Background: L-DOPA decarboxylase (DDC) is an enzyme that catalyses, mainly, the decarboxylation of L-DOPA to dopamine and was found to be involved in many malignancies. The aim of this study was to investigate the mRNA expression levels of the DDC gene and to evaluate its clinical utility in tissues with colorectal adenocarcinoma.

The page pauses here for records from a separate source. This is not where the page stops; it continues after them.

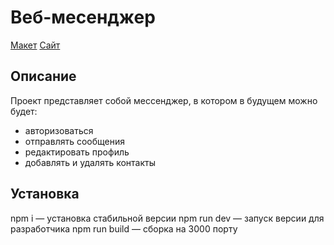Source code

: # Веб-месенджер
[Макет](https://www.figma.com/file/jF5fFFzgGOxQeB4CmKWTiE/Chat_external_link?node-id=0%3A1&t=zquMHUAZWFSwxTwZ-0) 
[Сайт](https://ornate-pastelito-e830da.netlify.app/)

## Описание

Проект представляет собой мессенджер, в котором в будущем можно будет:

- авторизоваться
- отправлять сообщения
- редактировать профиль
- добавлять и удалять контакты

## Установка
npm i — установка стабильной версии
npm run dev — запуск версии для разработчика
npm run build — сборка на 3000 порту
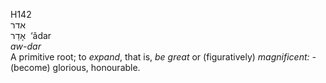 <body>
  <p>H142<br>  אדר  <br> אָדַר  ‎  ‘âdar  <br><i>aw-dar </i><br>A primitive root; to <i>expand</i>, that is, <i>be</i> <i>great</i> or (figuratively) <i>magnificent: - </i>(become) glorious, honourable.<br></p>
 </body>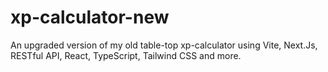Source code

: # xp-calculator-new
An upgraded version of my old table-top xp-calculator using Vite, Next.Js, RESTful API, React, TypeScript, Tailwind CSS and more.
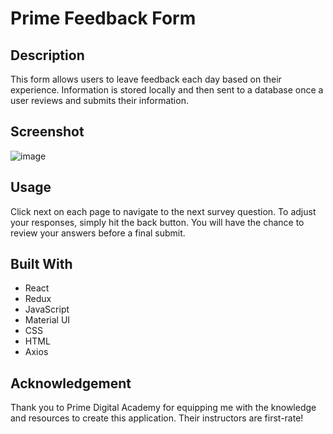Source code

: # Prime Feedback Form

## Description

This form allows users to leave feedback each day based on their experience. Information is stored locally and then sent to a database once a user reviews and submits their information.

## Screenshot

![image](https://user-images.githubusercontent.com/67838283/98482455-26e9d800-21c7-11eb-9778-d1b62aa02cc3.png)

## Usage

Click next on each page to navigate to the next survey question. To adjust your responses, simply hit the back button. You will have the chance to review your answers before a final submit.

## Built With

- React
- Redux
- JavaScript
- Material UI
- CSS
- HTML
- Axios

## Acknowledgement

Thank you to Prime Digital Academy for equipping me with the knowledge and resources to create this application. Their instructors are first-rate!

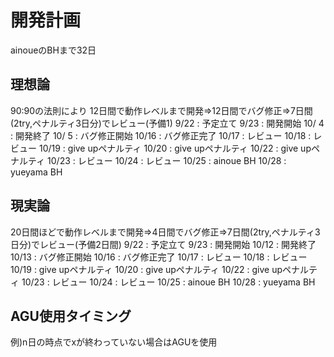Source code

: # 開発計画
ainoueのBHまで32日

## 理想論
90:90の法則により
12日間で動作レベルまで開発=>12日間でバグ修正=>7日間(2try,ペナルティ3日分)でレビュー(予備1)
 9/22 : 予定立て
 9/23 : 開発開始
10/ 4 : 開発終了
10/ 5 : バグ修正開始
10/16 : バグ修正完了
10/17 : レビュー
10/18 : レビュー
10/19 : give upペナルティ
10/20 : give upペナルティ
10/22 : give upペナルティ
10/23 : レビュー
10/24 : レビュー
10/25 : ainoue BH
10/28 : yueyama BH

## 現実論
20日間ほどで動作レベルまで開発=>4日間でバグ修正=>7日間(2try,ペナルティ3日分)でレビュー(予備2日間)
 9/22 : 予定立て
 9/23 : 開発開始
10/12 : 開発終了
10/13 : バグ修正開始
10/16 : バグ修正完了
10/17 : レビュー
10/18 : レビュー
10/19 : give upペナルティ
10/20 : give upペナルティ
10/22 : give upペナルティ
10/23 : レビュー
10/24 : レビュー
10/25 : ainoue BH
10/28 : yueyama BH

## AGU使用タイミング
例)n日の時点でxが終わっていない場合はAGUを使用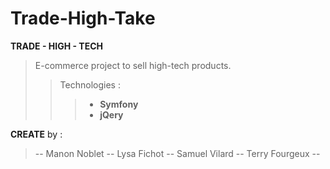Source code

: # Trade-High-Take
**TRADE - HIGH - TECH**
>E-commerce project to sell high-tech products.
>>Technologies : 
>>>- **Symfony** 
>>>- **jQery**

**CREATE** by :
>-- Manon Noblet -- 
>Lysa Fichot --
>Samuel Vilard --
>Terry Fourgeux --
 
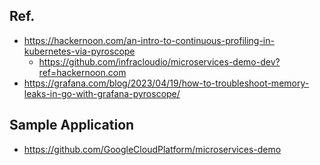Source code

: ## Ref.
- https://hackernoon.com/an-intro-to-continuous-profiling-in-kubernetes-via-pyroscope
	- https://github.com/infracloudio/microservices-demo-dev?ref=hackernoon.com
- https://grafana.com/blog/2023/04/19/how-to-troubleshoot-memory-leaks-in-go-with-grafana-pyroscope/
## Sample Application
- https://github.com/GoogleCloudPlatform/microservices-demo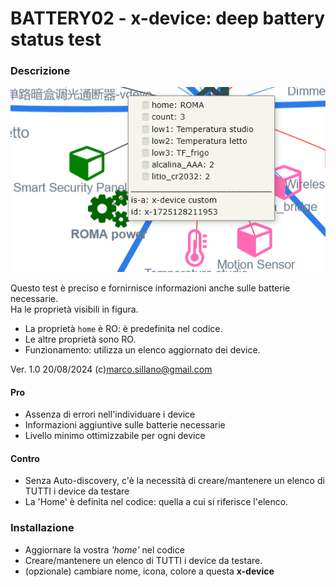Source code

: # BATTERY02 - x-device: deep battery status test

### Descrizione
![](https://github.com/msillano/IoTwebUI/blob/main/pics/battery02.png?raw=true)

Questo test è preciso e fornirnisce informazioni anche sulle batterie necessarie.<br>
Ha le proprietà visibili in figura.
- La proprietà `home` è RO: è predefinita nel codice.
- Le altre proprietà sono RO.
- Funzionamento: utilizza un elenco aggiornato dei device.

Ver. 1.0 20/08/2024  (c)marco.sillano@gmail.com 

#### Pro
- Assenza di errori nell'individuare i device
- Informazioni aggiuntive sulle batterie necessarie
- Livello minimo ottimizzabile per ogni device

#### Contro
- Senza Auto-discovery, c'è la necessità di creare/mantenere un elenco di TUTTI i device da testare
- La 'Home' è definita nel codice: quella a cui si riferisce l'elenco.

### Installazione
- Aggiornare la vostra _'home'_ nel codice
- Creare/mantenere un elenco di TUTTI i device da testare.
- (opzionale) cambiare nome, icona, colore a questa **x-device**

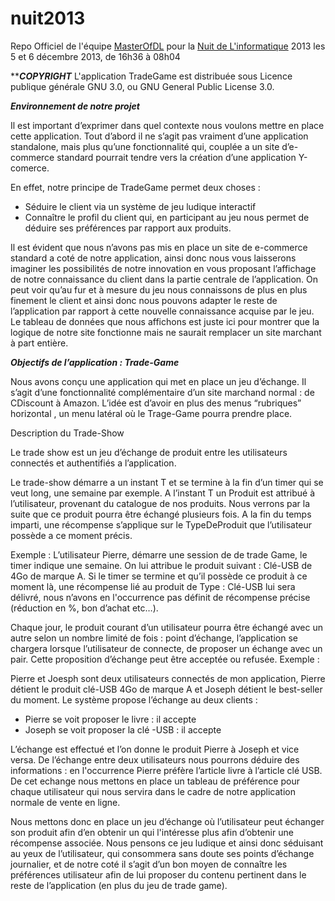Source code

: nuit2013
========

Repo Officiel de l'équipe [MasterOfDL](http://www.nuitdelinfo.com/nuitinfo/teams:equipe_1_masterofdl_modl:start) pour la [Nuit de L'informatique](http://www.nuitdelinfo.com/) 2013 les 5 et 6 décembre 2013, de 16h36 à 08h04

*************COPYRIGHT***********
L'application TradeGame est distribuée sous Licence publique générale GNU 3.0, ou GNU General Public License 3.0. 


*************Environnement de notre projet*************

Il est important d’exprimer dans quel contexte nous voulons mettre en place cette application. Tout d’abord il ne s’agit pas vraiment d’une application standalone, mais plus qu’une fonctionnalité qui, couplée a un site d’e-commerce standard pourrait tendre vers la création d’une application Y-comerce. 

En effet, notre principe de TradeGame permet deux choses : 
- Séduire le client via un système de jeu ludique interactif
- Connaître le profil du client qui, en participant au jeu nous permet de déduire ses préférences par rapport aux produits. 

Il est évident que nous n’avons pas mis en place un site de e-commerce standard a coté de notre application, ainsi donc nous vous laisserons imaginer les possibilités de notre innovation en vous proposant l’affichage de notre connaissance du client dans la partie centrale de l’application.  On peut voir qu’au fur et à mesure du jeu nous connaissons de plus en plus finement le client et ainsi donc nous pouvons adapter le reste de l’application par rapport à cette nouvelle connaissance acquise par le jeu. Le tableau de données que nous affichons est juste ici pour montrer que la logique de notre site fonctionne mais ne saurait remplacer un site marchant à part entière.




*************Objectifs de l’application : Trade-Game*************

Nous avons conçu une application qui met en place un jeu d’échange. Il s’agit d’une fonctionnalité complémentaire d’un site marchand normal : de CDiscount à Amazon. L’idée est d’avoir en plus des menus “rubriques” horizontal , un menu latéral où le Trage-Game pourra prendre place. 

Description du Trade-Show

Le trade show est un jeu d’échange de produit entre les utilisateurs connectés et authentifiés a l’application. 

Le trade-show démarre a un instant T et se termine à la fin d’un timer qui se veut long, une semaine par exemple. A l’instant T un Produit est attribué à l’utilisateur, provenant du catalogue de nos produits. Nous verrons par la suite que ce produit pourra être échangé plusieurs fois. 
A la fin du temps imparti, une récompense s’applique sur le TypeDeProduit que l’utilisateur possède a ce moment précis. 

Exemple : L’utilisateur Pierre, démarre une session de de trade Game, le timer indique une semaine. On lui attribue le produit suivant : Clé-USB de 4Go de marque A. Si le timer se termine et qu’il possède ce produit à ce moment là, une récompense lié au produit de Type : Clé-USB lui sera délivré, nous n’avons en l'occurrence pas définit de récompense précise (réduction en %, bon d’achat etc…). 

Chaque jour, le produit courant d’un utilisateur pourra être échangé avec un autre selon un nombre limité de fois : point d’échange, l’application se chargera lorsque l’utilisateur de connecte, de proposer un échange avec un pair. Cette proposition d’échange peut être acceptée ou refusée. Exemple : 

Pierre et Joesph sont deux utilisateurs connectés de mon application, Pierre détient le produit clé-USB 4Go de marque A et Joseph détient le best-seller du moment.  Le système propose l’échange au deux clients : 

- Pierre se voit proposer le livre : il accepte
- Joseph se voit proposer la clé -USB : il accepte

L’échange est effectué et l’on donne le produit Pierre à Joseph et vice versa. De l’échange entre deux utilisateurs nous pourrons déduire des informations : en l'occurrence Pierre préfère l’article livre à l’article clé USB. De cet echange nous mettons en place un tableau de préférence pour chaque utilisateur qui nous servira dans le cadre de notre application normale de vente en ligne. 

Nous mettons donc en place un jeu d’échange où l’utilisateur peut échanger son produit afin d’en obtenir un qui l'intéresse plus afin d’obtenir une récompense associée. Nous pensons ce jeu ludique et ainsi donc séduisant au yeux de l’utilisateur, qui consommera sans doute ses points d’échange journalier, et de notre coté il s’agit d’un bon moyen de connaître les préférences utilisateur afin de lui proposer du contenu pertinent dans le reste de l’application (en plus du jeu de trade game).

Methods: Total RNA was isolated from colorectal adenocarcinoma tissues of 95 patients. After having tested RNA quality, we prepared cDNA by reverse transcription. Highly sensitive quantitative real-time PCR method for DDC mRNA quantification was developed using the SYBR Green chemistry. GAPDH served as a housekeeping gene. Relative quantification analysis was performed using the comparative C(T) method (2(-DeltaDeltaC(T))).
Results: DDC mRNA expression varied remarkably among colorectal tumours examined in this study. High DDC mRNA expression levels were found in well-differentiated and Dukes' stage A and B tumours. Kaplan-Meier survival curves showed that patients with DDC-positive tumours have significantly longer disease-free survival (P=0.009) and overall survival (P=0.027). In Cox regression analysis of the entire cohort of patients, negative DDC proved to be a significant predictor of reduced disease-free (P=0.021) and overall survival (P=0.047).
Conclusions: The results of the study suggest that DDC mRNA expression may be regarded as a novel potential tissue biomarker in colorectal adenocarcinoma.